Lilly just sniffed and went, “Just because you got a B on an English paper, don’t take it out on me.”

Oh, okay, Lilly, I won’t. And just because YOUR parents don’t trust you enough to let you stay alone in the house on account of that one time you set off the sprinkler system in the building with your homemade lighter-and-Rave-hairspray flamethrower, don’t take it out on me.

Only, of course, I didn’t say that out loud.

“Wait,” Boris said. “YOU got a B on an English paper, Mia? How is that possible?”

So then I had no choice but to break the news to everyone at the lunch table. You know, about Ms. Martinez being a big huge uber-phony.

They were all shocked, of course.

“But she has such cute clogs!” Tina cried, her heart clearly breaking.

“It just goes to show,” Boris said, “that you can’t tell what’s in someone’s heart by the way he or she dresses.” He shot a very significant look at me while he said this.

But I don’t care. Tucking your sweater into your pants is not a good look for ANYONE.

“She probably means well,” Tina said, since she tries to find the good in everyone.

“There is never any justification for crushing the artistic spirit,” Ling Su said—and, since she can draw better than anyone in our whole school, she would know. “Lots of so-called critics and reviewers meant well when they ravaged the works of the Impressionists in the nineteenth century. But if artists like Renoir and Monet had followed their advice, some of the greatest works of art in the world would never have been created.”

“Well, I wouldn’t exactly compare my writing to a Renoir painting,” I felt obligated to say. “But thanks, Ling Su.”

“The thing is, even if Mia’s writing DOES stink,” Boris said, in his usual blunt fashion, “does a teacher really have the right to tell her so?”

“It does sort of seem antieducational,” Shameeka said.

“Something’s got to be done about this,” Ling Su said. “The question is, what?”

But before we could come up with anything, this dark shadow fell over our lunch table, and we looked up, and there was…

Lana.

Our hearts sank.
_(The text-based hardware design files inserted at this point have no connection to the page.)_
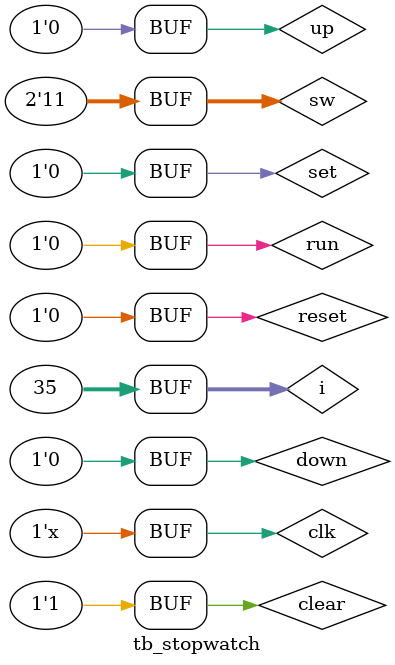
<source format=v>
`timescale 1ns / 1ps


module tb_stopwatch ();

    reg clk, reset, run, clear, up, down, set;
    reg  [1:0] sw;
    wire [3:0] fnd_comm;
    wire [7:0] fnd_font;


    top_stopwatch uclk (
        .clk(clk),
        .sw(sw),
        .reset(reset),
        .btn_run(run),
        .btn_clear(clear),
        .btn_up(up),
        .btn_set(set),
        .btn_down(down),
        .fnd_comm(fnd_comm),
        .fnd_font(fnd_font)
    );

    integer  i;

    always #0.05 clk = ~clk;
    initial begin
        #50;
        clk = 0;
        reset = 1;
        run = 0;
        clear = 0;
        set = 0;
        up = 0;
        down = 0;  
        #10;
        reset = 0; 
        sw = 2'b00;  // 기능 초기화
        #10;
        sw = 2'b11; // 시계모드로 변경
        #10;
        set = 1;
        #100000;
        set = 0;
        #100000; // 초 변경모드 on
                set = 1;
        #100000;
        set = 0;
        #100000; // 초 변경모드 on
                set = 1;
        #100000;
        set = 0;
        #100000; // 초 변경모드 on

        for (i=0; i<15; i= i+1)//down 30번 실행
        begin
            down = 1;
        #100000;
        down = 0;
        #100000;
        end 
          for (i=0; i<15; i= i+1) //up 35번 실행
        begin
            up = 1;
        #100000;
        up = 0;
        #100000;
        end

           #10;
        set = 1;
        #100000;
        set = 0;
        #100000; // 분 변경모드 on

        for (i=0; i<30; i= i+1)//down 30번 실행
        begin
            down = 1;
        #100000;
        down = 0;
        #100000;
        end 
          for (i=0; i<35; i= i+1) //up 35번 실행
        begin
            up = 1;
        #100000;
        up = 0;
        #100000;
        end       
        clear = 1;

        clear = 1;


        #100000;
        #10;



    end
    //첫 comit
endmodule

</source>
Well, mine did, anyway.

Lana was accompanied by the new Grand Moff Tarkin to her Darth Vader, Trisha Hayes.

“Nice posters, PIT,” Lana said. Only, of course, she was being sarcastic. “But they aren’t going to do you any good.”
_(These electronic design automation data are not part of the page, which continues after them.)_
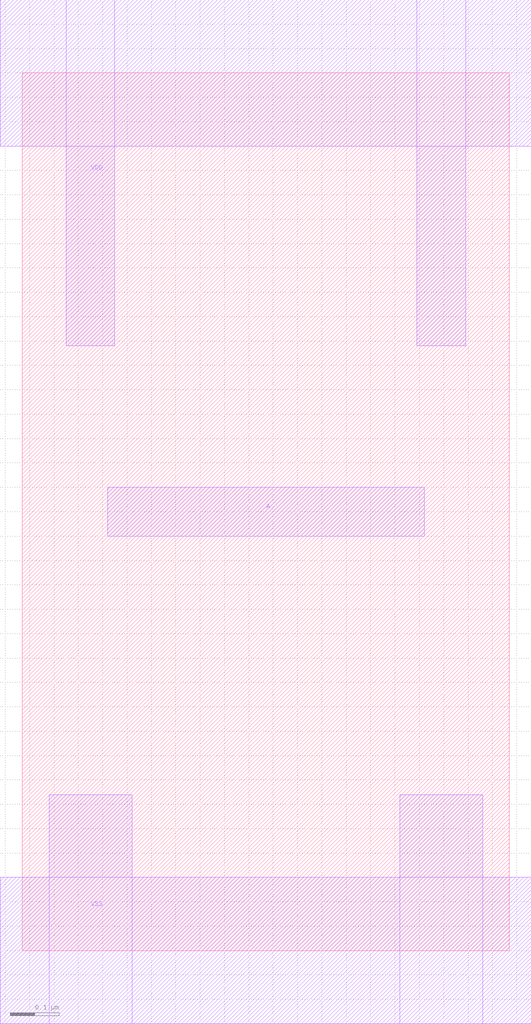
<source format=lef>
VERSION 5.7 ;
BUSBITCHARS "[]" ;
DIVIDERCHAR "/" ;

PROPERTYDEFINITIONS
  MACRO CatenaDesignType STRING ;
END PROPERTYDEFINITIONS

MACRO DLY_CAP_X1
  CLASS CORE ;
  ORIGIN -0.235 -0.15 ;
  FOREIGN DLY_CAP_X1 0.235 0.15 ;
  SIZE 1 BY 1.8 ;
  SYMMETRY X Y ;
  SITE CoreSite ;
  PIN VSS
    DIRECTION INOUT ;
    USE GROUND ;
    SHAPE ABUTMENT ;
    PORT
      LAYER M1 ;
        RECT 0.19 0 1.28 0.3 ;
        RECT 1.01 0 1.18 0.47 ;
        RECT 0.29 0 0.46 0.47 ;
    END
  END VSS
  PIN A
    DIRECTION INPUT ;
    USE SIGNAL ;
    PORT
      LAYER M1 ;
        RECT 0.41 1 1.06 1.1 ;
    END
  END A
  PIN VDD
    DIRECTION INOUT ;
    USE POWER ;
    SHAPE ABUTMENT ;
    PORT
      LAYER M1 ;
        RECT 0.19 1.8 1.28 2.1 ;
        RECT 1.045 1.39 1.145 2.1 ;
        RECT 0.325 1.39 0.425 2.1 ;
    END
  END VDD
  PROPERTY CatenaDesignType "deviceLevel" ;
END DLY_CAP_X1

END LIBRARY

</source>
“Yeah,” Trisha said. “We took a random poll of the cafeteria, and if the election were today, you’d only get sixteen votes.”

“You mean there are sixteen people in this cafeteria,” Lilly said, mildly, as she peeled the chocolate coating off a Ho Ho, “who were willing to tell you to your face that they aren’t voting for you? God, I had no idea there were so many masochists in this school.”

“Keep sucking on that Twinkie, fatty,” Lana said. “And we’ll see who’s the masochist.”